Accountants stand to benefit from the widespread changes set to overtake the financial planning sector and should be actively considering how they can regain their place as the trusted adviser for their clients, according to an accounting business practice consultant.
Smithink director David Smith said the impact of education and remuneration changes, combined with the reputational damage stemming from the banking royal commission, had raised questions around the future of financial planning.
“The reputation of major financial services institutions has been trashed due to fee-for-no-service, poor advice and conflicts of interest,” Smith said.
“At the same time, there has been a flight of financial planners from the industry due to FASEA (Financial Adviser Standards and Ethics Authority) education requirements, the increasing compliance burden and the loss of commissions,” he said.

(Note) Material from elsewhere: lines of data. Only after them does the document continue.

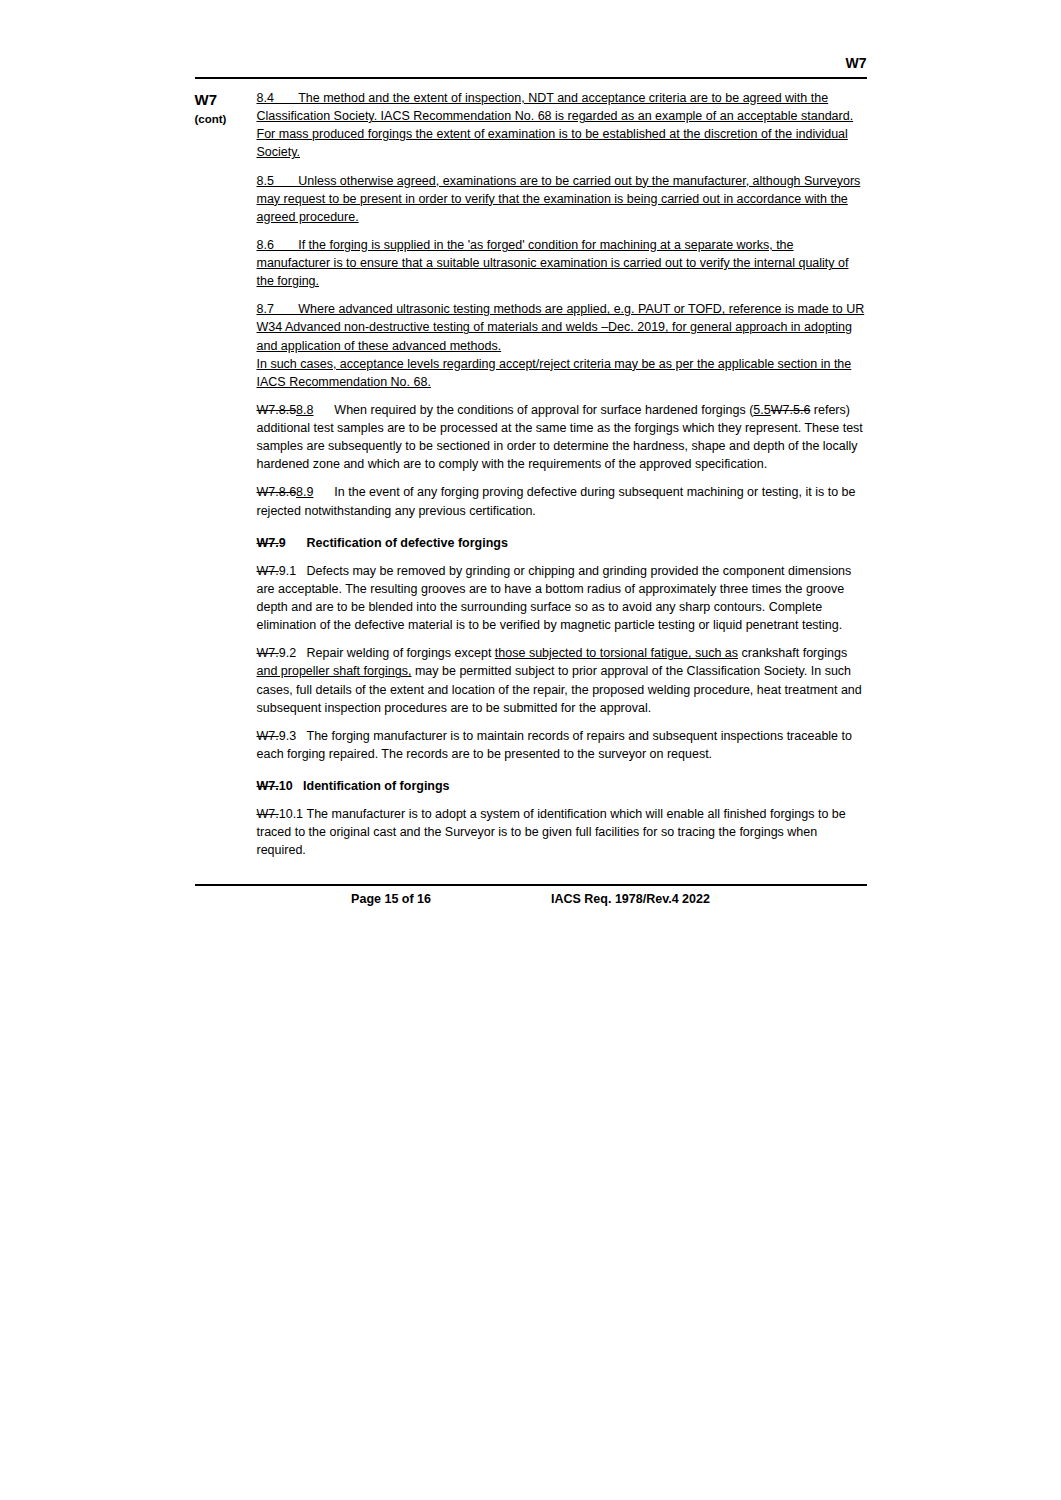W7
W7
(cont)
8.4 The method and the extent of inspection, NDT and acceptance criteria are to be agreed with the Classification Society. IACS Recommendation No. 68 is regarded as an example of an acceptable standard.
For mass produced forgings the extent of examination is to be established at the discretion of the individual Society.
8.5 Unless otherwise agreed, examinations are to be carried out by the manufacturer, although Surveyors may request to be present in order to verify that the examination is being carried out in accordance with the agreed procedure.
8.6 If the forging is supplied in the 'as forged' condition for machining at a separate works, the manufacturer is to ensure that a suitable ultrasonic examination is carried out to verify the internal quality of the forging.
8.7 Where advanced ultrasonic testing methods are applied, e.g. PAUT or TOFD, reference is made to UR W34 Advanced non-destructive testing of materials and welds –Dec. 2019, for general approach in adopting and application of these advanced methods.
In such cases, acceptance levels regarding accept/reject criteria may be as per the applicable section in the IACS Recommendation No. 68.
W7.8.58.8 When required by the conditions of approval for surface hardened forgings (5.5 W7.5.6 refers) additional test samples are to be processed at the same time as the forgings which they represent. These test samples are subsequently to be sectioned in order to determine the hardness, shape and depth of the locally hardened zone and which are to comply with the requirements of the approved specification.
W7.8.68.9 In the event of any forging proving defective during subsequent machining or testing, it is to be rejected notwithstanding any previous certification.
W7. 9 Rectification of defective forgings
W7. 9.1 Defects may be removed by grinding or chipping and grinding provided the component dimensions are acceptable. The resulting grooves are to have a bottom radius of approximately three times the groove depth and are to be blended into the surrounding surface so as to avoid any sharp contours. Complete elimination of the defective material is to be verified by magnetic particle testing or liquid penetrant testing.
W7. 9.2 Repair welding of forgings except those subjected to torsional fatigue, such as crankshaft forgings and propeller shaft forgings, may be permitted subject to prior approval of the Classification Society. In such cases, full details of the extent and location of the repair, the proposed welding procedure, heat treatment and subsequent inspection procedures are to be submitted for the approval.
W7. 9.3 The forging manufacturer is to maintain records of repairs and subsequent inspections traceable to each forging repaired. The records are to be presented to the surveyor on request.
W7. 10 Identification of forgings
W7. 10.1 The manufacturer is to adopt a system of identification which will enable all finished forgings to be traced to the original cast and the Surveyor is to be given full facilities for so tracing the forgings when required.
Page 15 of 16 IACS Req. 1978/Rev.4 2022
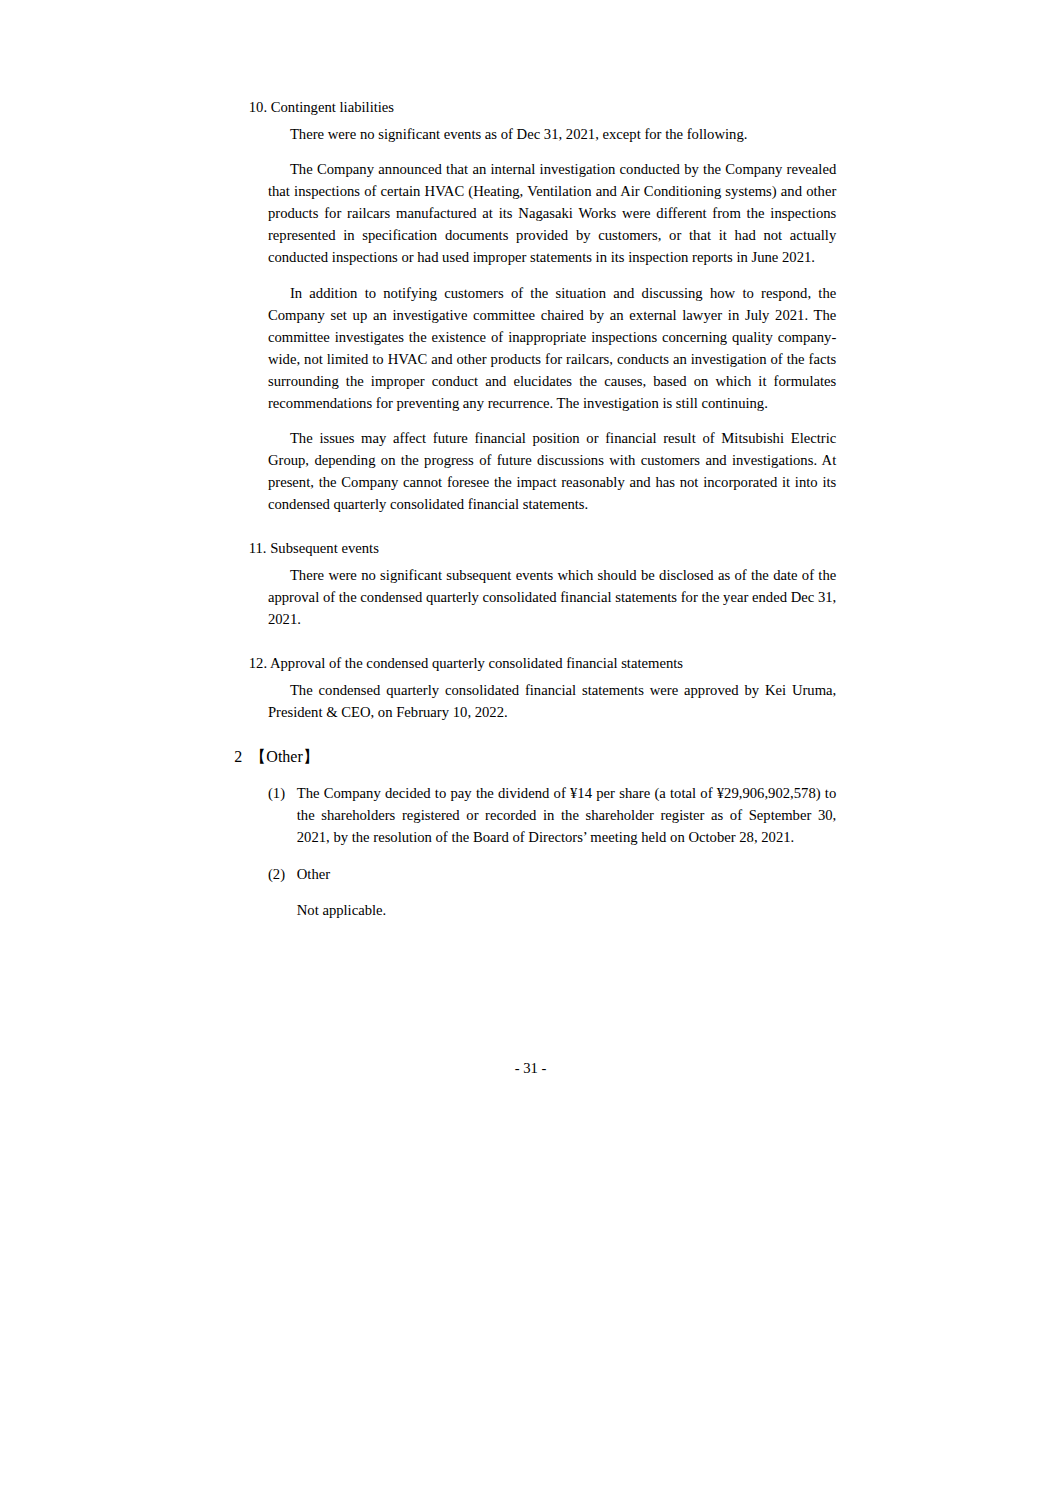10. Contingent liabilities
There were no significant events as of Dec 31, 2021, except for the following.
The Company announced that an internal investigation conducted by the Company revealed that inspections of certain HVAC (Heating, Ventilation and Air Conditioning systems) and other products for railcars manufactured at its Nagasaki Works were different from the inspections represented in specification documents provided by customers, or that it had not actually conducted inspections or had used improper statements in its inspection reports in June 2021.
In addition to notifying customers of the situation and discussing how to respond, the Company set up an investigative committee chaired by an external lawyer in July 2021. The committee investigates the existence of inappropriate inspections concerning quality company-wide, not limited to HVAC and other products for railcars, conducts an investigation of the facts surrounding the improper conduct and elucidates the causes, based on which it formulates recommendations for preventing any recurrence. The investigation is still continuing.
The issues may affect future financial position or financial result of Mitsubishi Electric Group, depending on the progress of future discussions with customers and investigations. At present, the Company cannot foresee the impact reasonably and has not incorporated it into its condensed quarterly consolidated financial statements.
11. Subsequent events
There were no significant subsequent events which should be disclosed as of the date of the approval of the condensed quarterly consolidated financial statements for the year ended Dec 31, 2021.
12. Approval of the condensed quarterly consolidated financial statements
The condensed quarterly consolidated financial statements were approved by Kei Uruma, President & CEO, on February 10, 2022.
2【Other】
(1) The Company decided to pay the dividend of ¥14 per share (a total of ¥29,906,902,578) to the shareholders registered or recorded in the shareholder register as of September 30, 2021, by the resolution of the Board of Directors’ meeting held on October 28, 2021.
(2) Other
Not applicable.
- 31 -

He said the likely shift to fee-for-service only was not a business model with which some planners were comfortable, nor would choose to operate under in the future, but it offered good opportunities for accountants to provide holistic advice.
“The stars have aligned for the accounting industry, which already has a highly trusted position with clients,” he said.
“The removal of commissions means the fee model for advice will more closely align with the way accountants have always worked.
“Every accountant should consider offering holistic advice. They already have a trusted position with clients and should be the first point of contact for issues around wealth management and risk management.
“Doing nothing in response to these changes is not an option if you have a focus on the best interest of clients. Given these changes, there is a space to be the natural provider of advice going forward.”